__RECORDS SUPPLIED__.
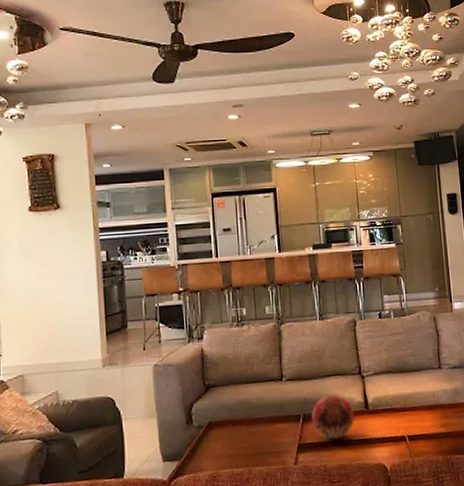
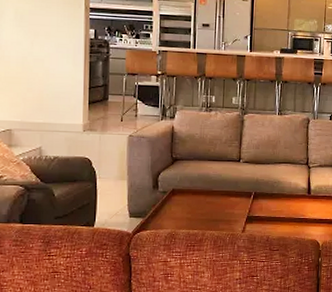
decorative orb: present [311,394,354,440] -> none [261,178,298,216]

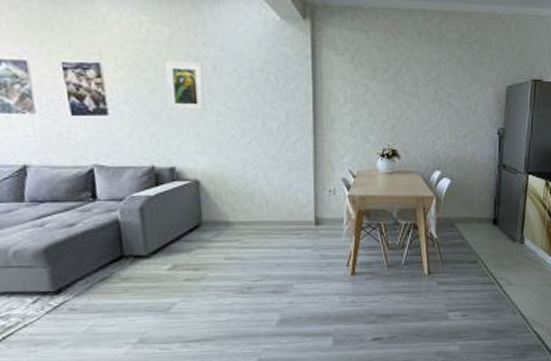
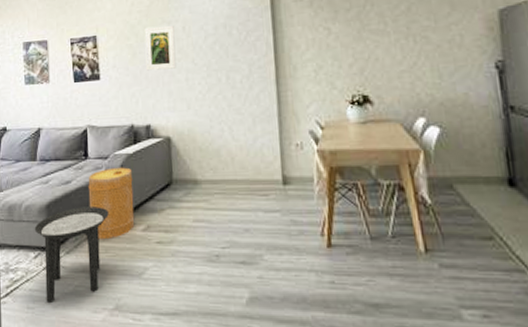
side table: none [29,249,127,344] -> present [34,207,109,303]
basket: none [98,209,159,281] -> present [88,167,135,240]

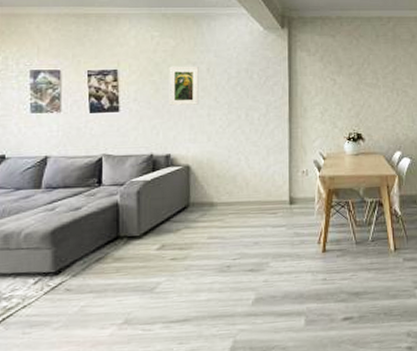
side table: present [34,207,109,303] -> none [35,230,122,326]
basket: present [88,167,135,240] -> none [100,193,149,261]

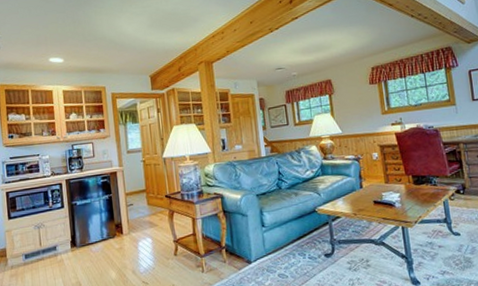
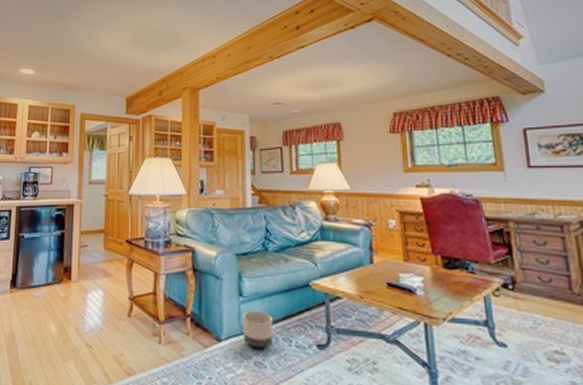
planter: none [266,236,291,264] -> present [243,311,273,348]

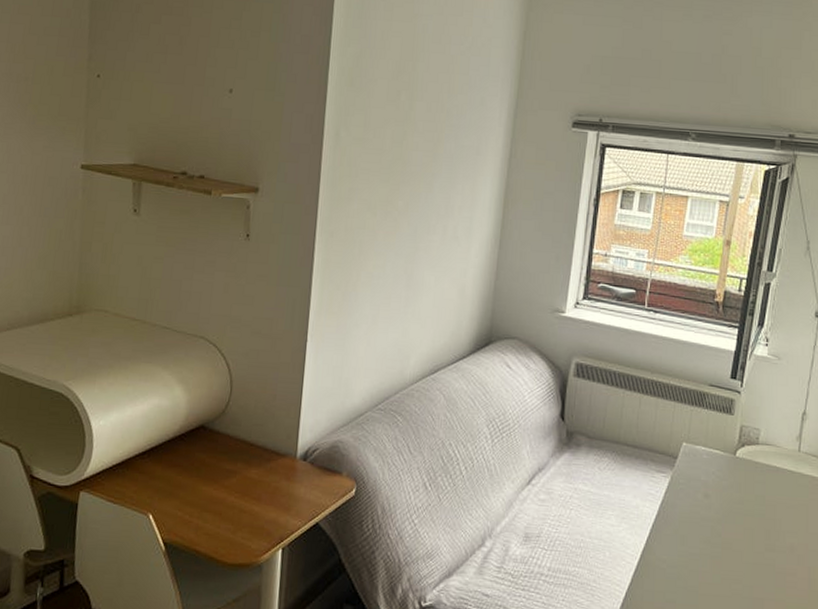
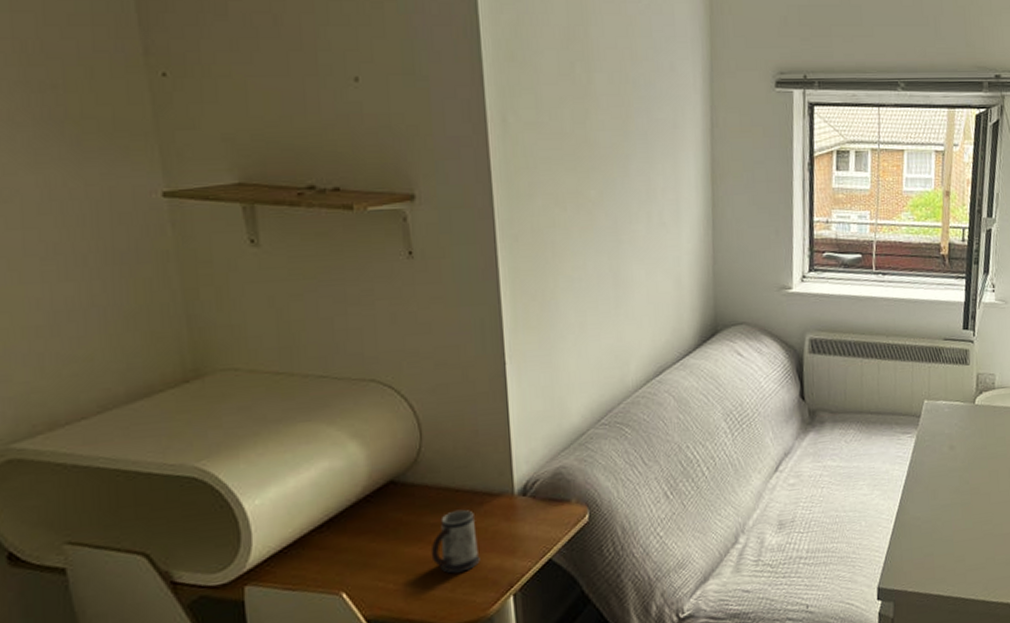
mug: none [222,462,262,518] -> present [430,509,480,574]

* * *

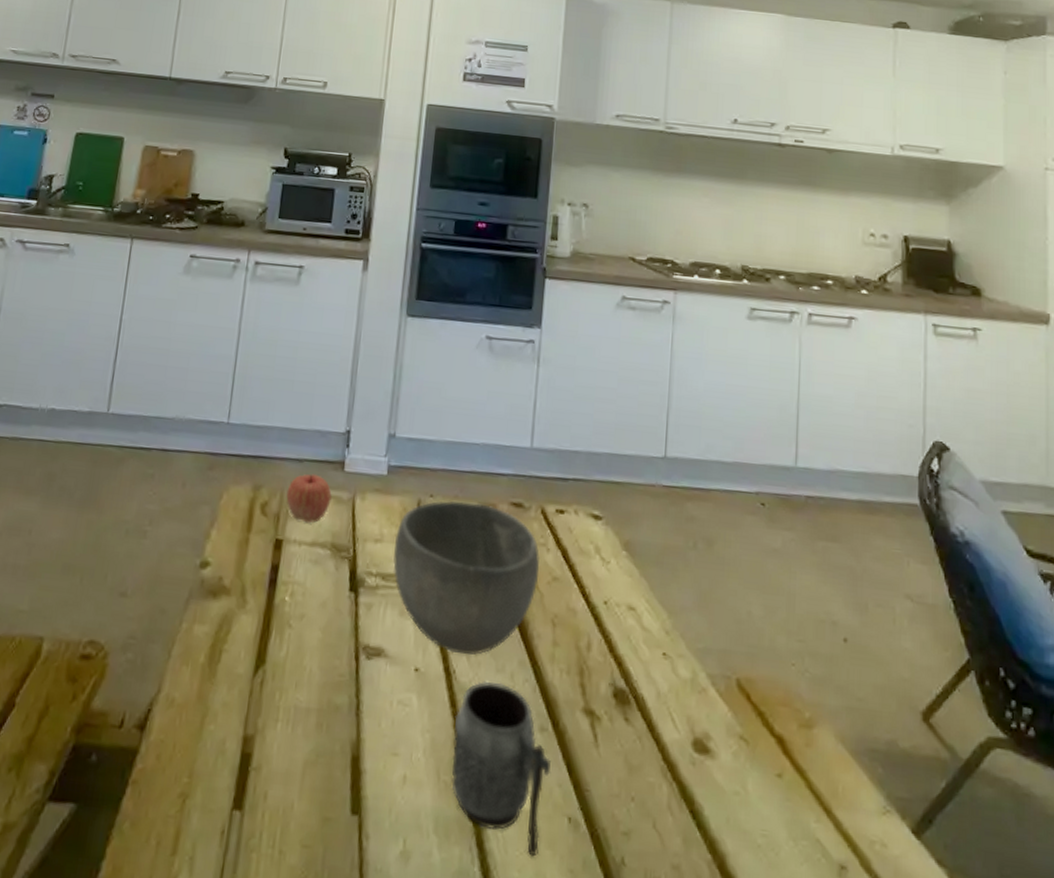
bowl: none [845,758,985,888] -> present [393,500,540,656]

__WHAT TO PRODUCE__. Leaving out each picture, repeat exactly the lines above from the one that contains "decorative orb: present" through the one that contains "mug: none [222,462,262,518]".

__ANSWER TO THIS PROBLEM__.
decorative orb: present [311,394,354,440] -> none [261,178,298,216]

side table: none [29,249,127,344] -> present [34,207,109,303]
basket: none [98,209,159,281] -> present [88,167,135,240]

side table: present [34,207,109,303] -> none [35,230,122,326]
basket: present [88,167,135,240] -> none [100,193,149,261]

planter: none [266,236,291,264] -> present [243,311,273,348]

mug: none [222,462,262,518] -> present [430,509,480,574]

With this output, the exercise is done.